— Eh bien ! alors, dis-moi tout, interrompit-elle. Cette preuve de confiance me rendrait heureuse. J’ai deviné tout à l’heure que tu ne me disais pas la vérité ; tu feignais d’être jaloux pour me donner le change. Parle donc, je t’en prie, car, je le sens, cette contrainte me tuerait à la longue.
— Te tuer, Béatrix ?… je serais donc deux fois meurtrier !
— Tu m’effrayes, Gaëtan : de grâce, explique-toi Je le veux !
— Tu le veux ? répéta le comte à qui ces mots « Je le veux ! » causèrent une sorte d’hésitation pénible.

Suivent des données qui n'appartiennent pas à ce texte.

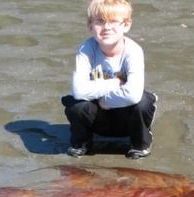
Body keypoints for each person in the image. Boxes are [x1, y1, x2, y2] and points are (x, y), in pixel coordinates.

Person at [61, 0, 157, 159]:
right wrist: (115, 83)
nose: (106, 27)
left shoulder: (133, 51)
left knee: (143, 102)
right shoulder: (86, 49)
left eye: (113, 21)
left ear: (126, 25)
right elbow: (79, 91)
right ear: (90, 26)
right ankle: (81, 144)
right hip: (99, 119)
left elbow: (132, 94)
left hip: (126, 118)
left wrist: (104, 101)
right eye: (99, 21)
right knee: (76, 105)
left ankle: (140, 144)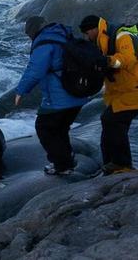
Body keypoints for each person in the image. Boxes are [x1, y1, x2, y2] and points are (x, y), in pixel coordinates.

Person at [79, 15, 138, 175]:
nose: (86, 37)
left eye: (87, 33)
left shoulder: (122, 36)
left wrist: (107, 61)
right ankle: (111, 163)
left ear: (94, 29)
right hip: (124, 92)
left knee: (112, 121)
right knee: (111, 122)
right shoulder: (102, 40)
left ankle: (122, 164)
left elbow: (128, 60)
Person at [15, 16, 89, 175]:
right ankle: (67, 159)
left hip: (60, 97)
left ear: (33, 31)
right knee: (60, 129)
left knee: (44, 128)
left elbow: (35, 71)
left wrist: (21, 91)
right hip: (78, 93)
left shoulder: (44, 43)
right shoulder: (63, 35)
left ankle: (61, 165)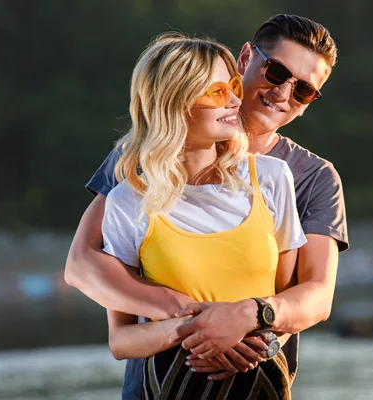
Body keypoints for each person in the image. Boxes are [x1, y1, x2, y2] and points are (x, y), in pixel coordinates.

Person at [65, 14, 349, 399]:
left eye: (304, 91)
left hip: (255, 380)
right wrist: (193, 320)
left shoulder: (307, 176)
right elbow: (83, 263)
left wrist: (249, 326)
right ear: (246, 57)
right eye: (277, 72)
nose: (284, 93)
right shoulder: (139, 159)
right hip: (159, 384)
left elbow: (314, 294)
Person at [102, 32, 306, 399]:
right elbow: (121, 340)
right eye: (216, 92)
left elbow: (287, 301)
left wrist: (252, 337)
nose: (233, 100)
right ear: (174, 102)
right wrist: (201, 333)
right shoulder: (128, 201)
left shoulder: (272, 179)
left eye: (232, 86)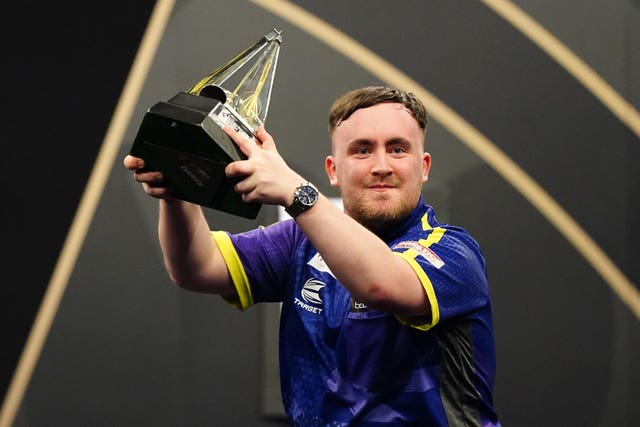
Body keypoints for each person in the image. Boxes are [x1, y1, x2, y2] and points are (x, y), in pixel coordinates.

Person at [124, 86, 500, 426]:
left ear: (424, 167)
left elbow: (381, 285)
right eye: (362, 150)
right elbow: (197, 268)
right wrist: (180, 191)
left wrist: (297, 192)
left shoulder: (454, 252)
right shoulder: (299, 241)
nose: (381, 165)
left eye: (398, 149)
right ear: (333, 171)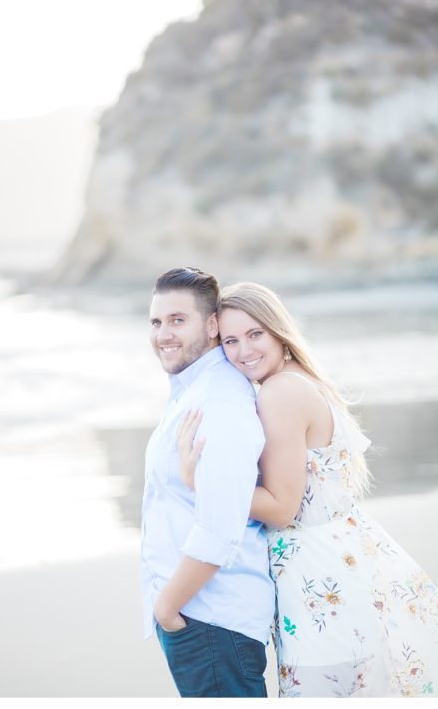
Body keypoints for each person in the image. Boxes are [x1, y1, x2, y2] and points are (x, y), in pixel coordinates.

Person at [177, 281, 438, 697]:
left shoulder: (279, 394)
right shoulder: (301, 379)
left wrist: (202, 484)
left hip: (319, 581)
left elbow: (283, 508)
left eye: (255, 334)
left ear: (278, 331)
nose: (244, 350)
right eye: (230, 340)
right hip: (350, 559)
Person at [141, 267, 274, 697]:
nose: (163, 334)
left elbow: (221, 526)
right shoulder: (191, 390)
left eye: (179, 320)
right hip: (198, 614)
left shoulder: (217, 401)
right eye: (157, 321)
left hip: (210, 619)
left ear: (213, 325)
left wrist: (168, 607)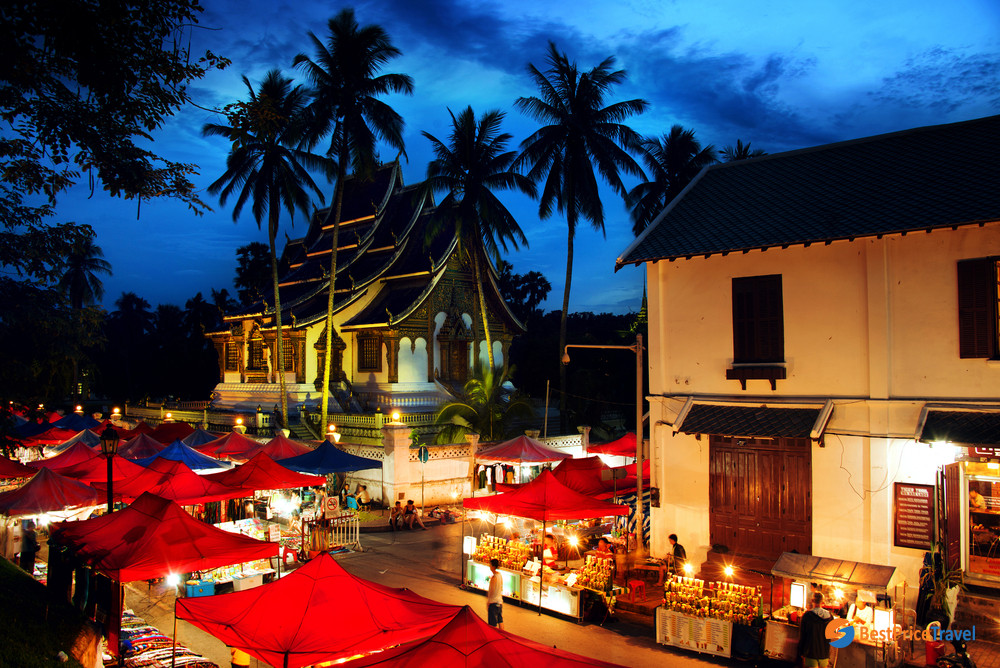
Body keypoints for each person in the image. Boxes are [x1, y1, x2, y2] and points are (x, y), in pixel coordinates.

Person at [799, 591, 834, 668]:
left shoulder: (807, 616)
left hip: (810, 653)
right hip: (824, 655)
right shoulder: (830, 617)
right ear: (823, 602)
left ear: (812, 601)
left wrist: (801, 652)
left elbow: (802, 636)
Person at [487, 558, 504, 630]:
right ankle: (502, 634)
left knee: (492, 624)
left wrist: (488, 601)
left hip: (493, 602)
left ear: (493, 566)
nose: (489, 566)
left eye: (490, 565)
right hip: (499, 602)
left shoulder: (494, 578)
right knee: (500, 620)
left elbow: (492, 591)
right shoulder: (499, 575)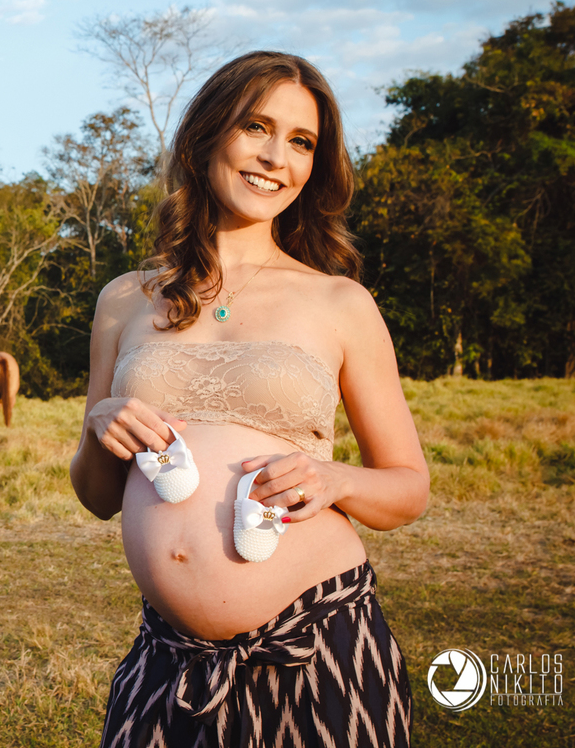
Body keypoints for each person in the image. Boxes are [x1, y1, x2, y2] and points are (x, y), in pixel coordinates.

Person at [70, 51, 429, 748]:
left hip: (319, 643)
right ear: (209, 134)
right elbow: (97, 495)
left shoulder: (340, 303)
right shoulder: (123, 300)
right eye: (256, 127)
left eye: (301, 142)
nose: (275, 157)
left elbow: (408, 489)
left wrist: (333, 480)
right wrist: (99, 428)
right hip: (171, 658)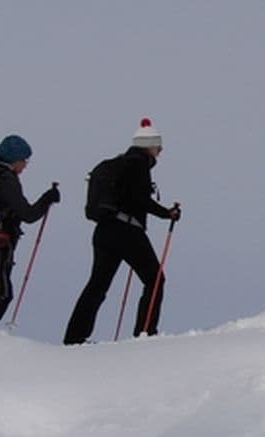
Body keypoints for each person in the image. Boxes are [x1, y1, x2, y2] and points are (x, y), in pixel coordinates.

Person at [64, 118, 180, 345]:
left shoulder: (118, 164)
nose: (160, 152)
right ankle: (145, 333)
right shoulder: (139, 164)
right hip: (127, 231)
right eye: (159, 147)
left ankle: (74, 338)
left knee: (98, 284)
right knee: (155, 279)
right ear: (150, 146)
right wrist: (167, 213)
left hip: (104, 230)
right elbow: (139, 199)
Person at [0, 135, 60, 330]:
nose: (25, 165)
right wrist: (48, 198)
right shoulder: (6, 179)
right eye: (24, 160)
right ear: (14, 160)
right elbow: (28, 214)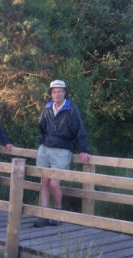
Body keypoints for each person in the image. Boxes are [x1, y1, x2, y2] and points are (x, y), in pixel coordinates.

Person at [34, 80, 91, 227]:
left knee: (54, 183)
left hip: (63, 149)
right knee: (44, 182)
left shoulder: (71, 108)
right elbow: (41, 126)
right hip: (45, 148)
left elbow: (80, 129)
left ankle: (57, 214)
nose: (57, 94)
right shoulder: (47, 108)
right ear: (51, 93)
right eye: (54, 91)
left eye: (60, 91)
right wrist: (43, 141)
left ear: (65, 92)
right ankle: (43, 215)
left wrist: (84, 150)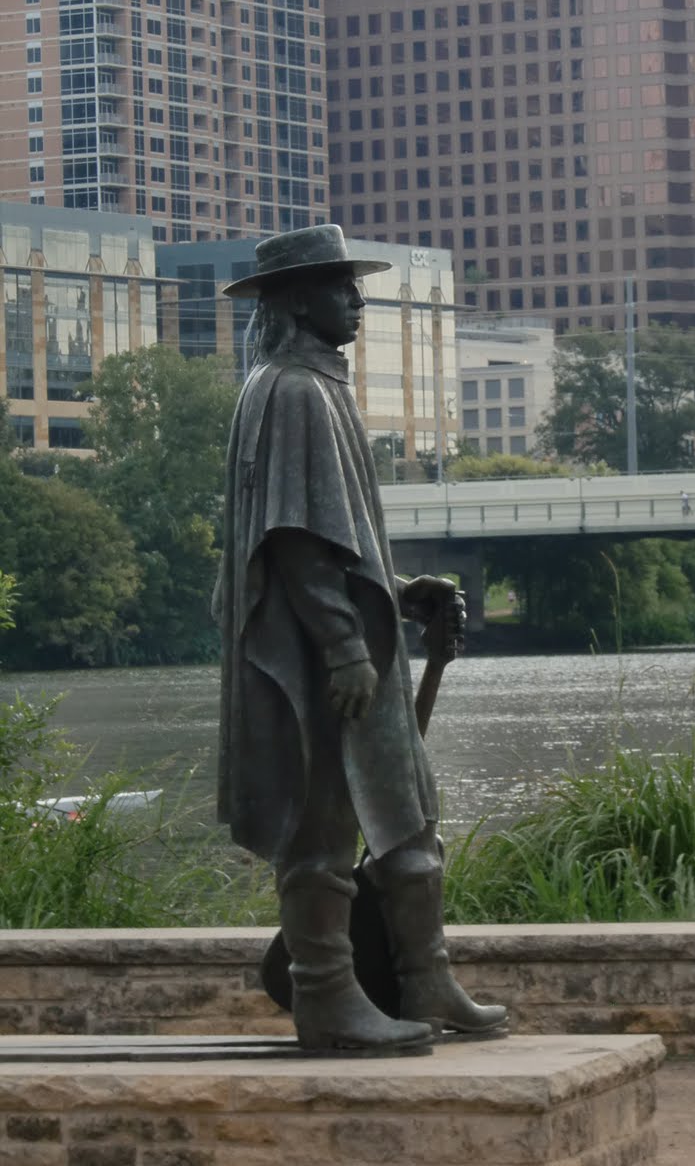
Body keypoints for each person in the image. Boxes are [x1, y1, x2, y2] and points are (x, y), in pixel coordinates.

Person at [215, 225, 506, 1053]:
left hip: (351, 642)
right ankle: (326, 994)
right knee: (323, 821)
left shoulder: (317, 386)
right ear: (296, 299)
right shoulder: (291, 391)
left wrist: (399, 590)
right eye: (340, 286)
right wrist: (344, 645)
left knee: (407, 815)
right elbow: (295, 540)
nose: (356, 299)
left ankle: (425, 978)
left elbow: (340, 539)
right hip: (316, 655)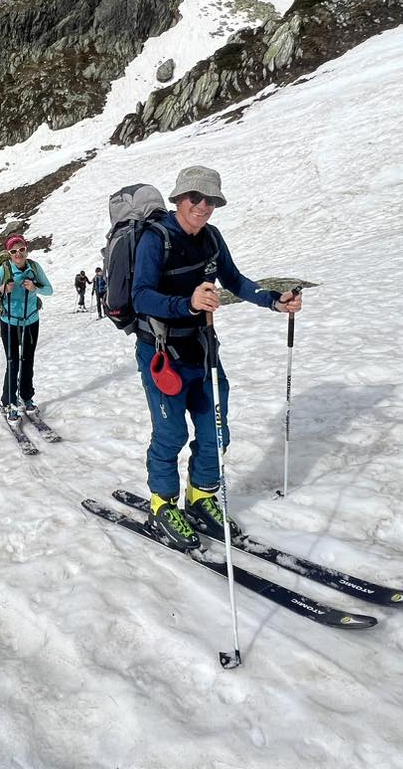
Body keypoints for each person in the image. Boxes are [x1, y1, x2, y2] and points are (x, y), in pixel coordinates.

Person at [131, 166, 302, 550]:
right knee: (171, 432)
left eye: (211, 200)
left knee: (215, 430)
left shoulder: (211, 238)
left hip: (203, 349)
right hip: (162, 354)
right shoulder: (156, 240)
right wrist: (187, 303)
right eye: (196, 198)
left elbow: (235, 281)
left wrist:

— Oui, Gaëtan, je le veux ! redit la jeune femme avec énergie.
— Hé bien ! tu vas le savoir, répondit le comte, comme s’il cédait à une volonté irrésistible. Il y a deux ans, c’était un soir, je venais de te quitter, ivre d’amour, désespéré. Un obstacle nous séparait… Cet obstacle, un crime seul pouvait l’anéantir… — Puis, frissonnant comme à la vue d’une apparition soudaine : — Je la vois encore cette femme, ajouta-t-il. Elle est couchée et profondément endormie… Je la compare à toi, ma bien-aimée… à toi, si jeune, si belle et si tendre… elle, flétrie, malade et chagrine.